- DATA FOR REVIEW:
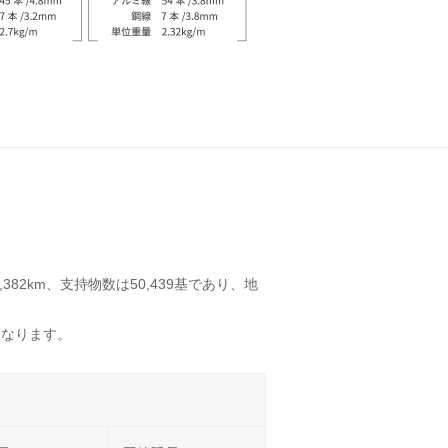
長
82km、支持物数は50,439基であり、地
になります。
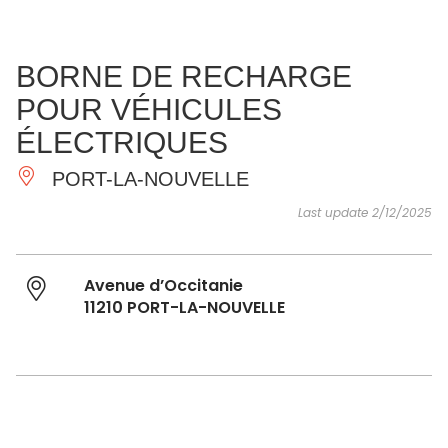
SEE
ESSENTIAL
AND
INSPIRATIONS
AGENDA
BORNE DE RECHARGE
DO
POUR VÉHICULES
ÉLECTRIQUES
PORT-LA-NOUVELLE
Last update 2/12/2025
Avenue d’Occitanie
11210 PORT-LA-NOUVELLE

- AIM OF THE EXERCISE: Arrange every line of text in the records as a Markdown table with two columns, No. and Text, numbering the rows consecutively. Omit blank lines and the picture placeholders.

- SOLUTION TO THIS EXERCISE:
| No. | Text |
|---|---|
| 1 | 長 |
| 2 | 82km、支持物数は50,439基であり、地 |
| 3 | になります。 |
| 4 | SEE |
| 5 | ESSENTIAL |
| 6 | AND |
| 7 | INSPIRATIONS |
| 8 | AGENDA |
| 9 | BORNE DE RECHARGE |
| 10 | DO |
| 11 | POUR VÉHICULES |
| 12 | ÉLECTRIQUES |
| 13 | PORT-LA-NOUVELLE |
| 14 | Last update 2/12/2025 |
| 15 | Avenue d’Occitanie |
| 16 | 11210 PORT-LA-NOUVELLE |